My task was to predict the gender of users based on characteristics of voices provided in the dataset. While prior work has investigated male/female classification based on language use, we are specifically inclusive of certain attribute and corresponding importance. Thus, this project makes an important contribution to our understanding of the relationship between gender and voice.
Methodology
This database was created to identify a voice as male or female, based upon acoustic properties of the voice and speech. The dataset consists of 3,168 recorded voice samples, collected from male and female speakers. The 20% data was regarded as testing set while 80% data was set as training set. And there are 28 attributes overall, and standard deviation of frequency, first quantile, interquantile range, spectral flatness, mode frequency and average of fundamental frequency measured across acoustic signal are chosen as initial tasting attributes. The voice samples are pre-processed by acoustic analysis in R using the seewave and tuneR packages, with an analyzed frequency range of 0hz-280hz.
Result
In order to determine which exact properties indicate a target gender of male or female, we could initially guess that it likely one of the statistically significant features, but ultimately this decision breakdown is masked within the model. And to gain an understanding of a trained model, we can apply a classification via regression tree model to our dataset on Weka software to determine how these properties might correspond to a gender classification of male or female.

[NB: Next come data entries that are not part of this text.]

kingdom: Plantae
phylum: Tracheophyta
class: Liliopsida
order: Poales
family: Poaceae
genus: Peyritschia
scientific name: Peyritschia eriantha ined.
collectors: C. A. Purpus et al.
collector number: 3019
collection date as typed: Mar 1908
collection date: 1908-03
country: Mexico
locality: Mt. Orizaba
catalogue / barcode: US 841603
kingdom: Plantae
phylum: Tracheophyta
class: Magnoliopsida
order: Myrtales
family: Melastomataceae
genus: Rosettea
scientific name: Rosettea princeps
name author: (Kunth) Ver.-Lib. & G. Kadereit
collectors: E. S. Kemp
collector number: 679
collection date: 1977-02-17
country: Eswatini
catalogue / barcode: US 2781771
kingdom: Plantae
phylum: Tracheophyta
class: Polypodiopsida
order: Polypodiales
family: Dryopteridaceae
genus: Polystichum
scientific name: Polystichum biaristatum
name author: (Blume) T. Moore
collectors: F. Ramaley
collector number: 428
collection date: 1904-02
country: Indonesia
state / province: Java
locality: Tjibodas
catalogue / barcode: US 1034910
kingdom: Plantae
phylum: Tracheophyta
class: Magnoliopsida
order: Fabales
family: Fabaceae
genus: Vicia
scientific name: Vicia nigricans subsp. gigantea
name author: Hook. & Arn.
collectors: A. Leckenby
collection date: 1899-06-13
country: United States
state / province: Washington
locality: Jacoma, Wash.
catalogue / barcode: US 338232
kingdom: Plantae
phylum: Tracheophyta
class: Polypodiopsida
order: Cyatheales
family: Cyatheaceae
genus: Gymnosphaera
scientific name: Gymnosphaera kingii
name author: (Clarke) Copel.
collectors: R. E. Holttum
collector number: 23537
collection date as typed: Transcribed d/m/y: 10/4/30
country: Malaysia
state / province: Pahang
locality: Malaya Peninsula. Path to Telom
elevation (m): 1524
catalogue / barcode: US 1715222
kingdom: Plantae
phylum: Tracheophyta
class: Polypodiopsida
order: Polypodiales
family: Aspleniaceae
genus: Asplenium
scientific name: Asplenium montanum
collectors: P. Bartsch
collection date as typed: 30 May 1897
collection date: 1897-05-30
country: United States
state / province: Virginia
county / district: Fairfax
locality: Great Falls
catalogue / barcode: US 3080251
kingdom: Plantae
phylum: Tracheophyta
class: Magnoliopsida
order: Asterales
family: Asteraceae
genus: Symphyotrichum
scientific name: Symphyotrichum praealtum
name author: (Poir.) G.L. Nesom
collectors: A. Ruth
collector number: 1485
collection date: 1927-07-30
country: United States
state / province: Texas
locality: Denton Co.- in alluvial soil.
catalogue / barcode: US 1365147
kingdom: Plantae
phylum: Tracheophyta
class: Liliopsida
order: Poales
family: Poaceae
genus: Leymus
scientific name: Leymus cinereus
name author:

The classification via regression model achieves an accuracy of 81% on the training set and the mode frequency attribute serves as a root node for detecting the gender as male or female. From there, it then checks the minimum fundamental frequency, followed by more specific properties.
Then the random forest model is also applied and it achieves an accuracy of 100% on the training set, which is further improvement over the classification via regression model.